One issue that may impact on landlords is the Government confirming the extension of mandatory HMO licencing is likely to come into effect from the 1st of October 2018. This is still subject to Parliamentary approval, but it is expected to receive this without too much inconvenience. The regulation will see purpose-built flats, there are up to flats in the property block, being covered by the mandatory licensing. There will also be a removal of the “three-storey rule” which currently sees mandatory licensing applied to HMOs of three storeys or more and with five occupants comprising of at least two family units.

Many landlords will be affected by these changes

Studies by RLA PEARL suggests that 16% of landlords rent to tenants who are in HMOs and estimates suggest an additional 177,000 HMOs will now be subject to this mandatory licensing in England because of the extension.
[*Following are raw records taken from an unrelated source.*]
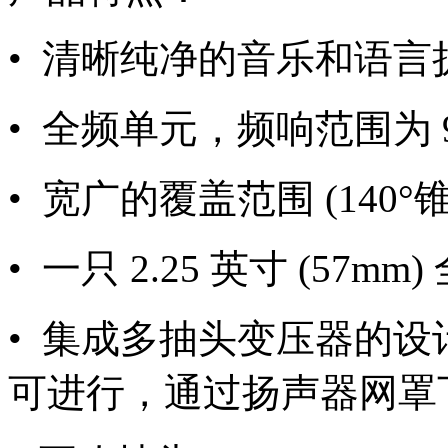
• 清晰纯净的音乐和语言
• 全频单元，频响范围为 90H
• 宽广的覆盖范围 (140°
• 一只 2.25 英寸 (57mm
• 集成多抽头变压器的
可进行，通过扬声器网罩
If the following criteria is met, properties will fall under the new mandatory licensing

  • There is occupation by at least five people
  • There is occupation from at least two separate households; and meets
  • The standard test under section 254(2) of the Act;
  • The self-contained flat test under section 254(3) of the Act but where the property is is not a purpose-built flat situated in a block made-up of at least three self-contained flats; or
  • The converted building test under section 254(4) of the Act
  • It has also been announced that there will be no grace period and that all relevant parties must hold a licence on the 1st of October 2018.
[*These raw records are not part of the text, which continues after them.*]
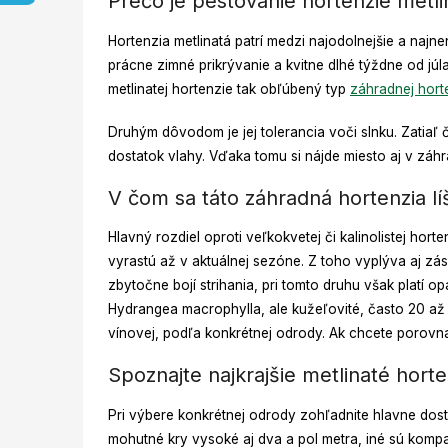
Prečo je pestovanie hortenzie metl
Hortenzia metlinatá patrí medzi najodolnejšie a na
prácne zimné prikrývanie a kvitne dlhé týždne od júla
metlinatej hortenzie tak obľúbený typ
záhradnej hort
Druhým dôvodom je jej tolerancia voči slnku. Zatiaľ
dostatok vlahy. Vďaka tomu si nájde miesto aj v záh
V čom sa táto záhradná hortenzia lí
Hlavný rozdiel oproti veľkokvetej či kalinolistej ho
vyrastú až v aktuálnej sezóne. Z toho vyplýva aj zá
zbytočne bojí strihania, pri tomto druhu však platí o
Hydrangea macrophylla, ale kužeľovité, často 20 až 
vínovej, podľa konkrétnej odrody. Ak chcete porovnať 
Spoznajte najkrajšie metlinaté hort
Pri výbere konkrétnej odrody zohľadnite hlavne dostup
mohutné kry vysoké aj dva a pol metra, iné sú kompa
Selective licencing is also an issue for landlords

Selective licencing is set to come into force on the 1st of August 2018. It is hoped that the scheme will provide tenants with greater confidence while targeting rogue landlords and removing them from the sector. It is hoped that this will be positive news for landlords who provide a high standard of service. Overall, there is an aim to raise the standards of the private rented sector across the UK but not every area will be subject to selective licencing.
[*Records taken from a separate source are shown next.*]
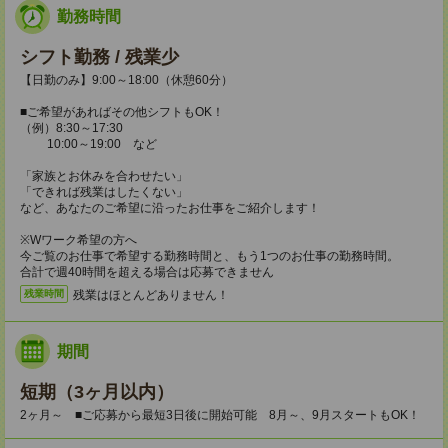
勤務時間
シフト勤務 / 残業少
【日勤のみ】9:00～18:00（休憩60分）
■ご希望があればその他シフトもOK！
（例）8:30～17:30
10:00～19:00 など
「家族とお休みを合わせたい」
「できれば残業はしたくない」
など、あなたのご希望に沿ったお仕事をご紹介します！
※Wワーク希望の方へ
今ご覧のお仕事で希望する勤務時間と、もう1つのお仕事の勤務時間。
合計で週40時間を超える場合は応募できません
残業はほとんどありません！
残業時間
期間
短期（3ヶ月以内）
2ヶ月～ ■ご応募から最短3日後に開始可能 8月～、9月スタートもOK！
This is a scheme that is only intended to be used for property areas and not the country. It is hoped that there will be robust reasoning applied in the decision of which areas require selective licencing. As always, some landlords will be concerned about the cost of this scheme and its implications, but it is hoped that the introduction of this scheme, and the penalties associated with non-compliance, will help trusted landlords to be recognised for the work that they do.